Whether it is academic research, or writing about art, my different lines of work are all addressing what I am most motivated to do: to make sense of human nature.

Mak returned to academia at the Hong Kong University of Science and Technology (HKUST). “If I wanted to business and research and stay in Hong Kong, the best place to go was UST,” he said. He pursued a PhD in Marketing under a behavior economist supervisor. “The research I did was basically the juncture between economics and psychology. A discipline where you eclectically use both psychological and economic insights to understand humans,” Mak explained. The marriage of the two disciplines was the final push back into academia and into his current research interests.

“If I was doing pure psychology, it would be very abstract. But once you throw in a bit of economics, it all starts getting more fun,” said Mak.“ In standard economics, people only care about themselves. But when you throw in a bit of psychology, you know that they might care about each other to begin with and there may be psychological biases later.

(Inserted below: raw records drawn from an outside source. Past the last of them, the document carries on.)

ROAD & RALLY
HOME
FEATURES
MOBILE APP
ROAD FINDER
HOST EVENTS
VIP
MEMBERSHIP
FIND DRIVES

Humans are flawed with respect to standard economic thinking- people are not completely calculating.”

In 2015, Mak collaborated with his PhD student on a study titled “Culture Moderates Biases in Search Decisions”. They recruited students of Thai (collectivist) and Caucasian (individualist) descent who had exposure to and were equally fluent in both Eastern and Western culture. Using language as a prime, they provided instructions in both English and Thai.

Participants, known as decision makers, were required to buy a virtual product with a known value and search for price quotations one at a time. Every time they obtain a new price quotation, they had the option to stop their search and purchase the item or continue searching. Search costs (transportation, time) were either high or low and this information was provided throughout the experiment. The payoff was calculated using the known value of the product, the minimum price quote and the total search cost.

When the search cost was low, both Western and Eastern participants undersearched and overpaid. When the search cost was high, Western participants searched optimally (according to the threshold calculated by researchers) while Eastern participants oversearched and underpaid.

“Like a lot of research it started out as an exploration. At the beginning, the study was not too promising. The message was flawed and needed to be more clearly defined,” said Mak. “I think successful research is due to three factors, hard work, an interesting idea and luck. If one does research and manages to start and complete such a journey, it brings satisfaction. It doesn’t happen all the time, but I’ve been fortunate enough to pull it off a few times in the past few years,” Mak added.

Mak’s current research involves a number of different projects including study on how regret can change search behavior and how competition can change the behavior of those who are not directly involved.

Today, Mak continues his love of writing in two Hong Kong based magazines. Hi Fi review, a classical music magazine and Voice & Verse Poetry magazine, frequently feature his work. “Whether it is academic research, or writing about art, my different lines of work are all addressing what I am most motivated to do: to make sense of human nature.”


Vincent Mak is currently a University Lecturer in Marketing and Decision Sciences at Cambridge Judge Business School, University of Cambridge- the same university that he attended as an undergraduate and research student in the 1990s. After graduating from Cambridge, he worked as a journalist, editor, and writer/broadcaster in the Hong Kong media. He later returned to academia when he began studying for a PhD at the business school of the Hong Kong University of Science and Technology (HKUST). He completed his studies in 2008 and, after a year as Visiting Assistant Professor at the HKUST, joined the Judge. Dr Mak received his Croucher Scholarship in 1994 to the University of Cambridge.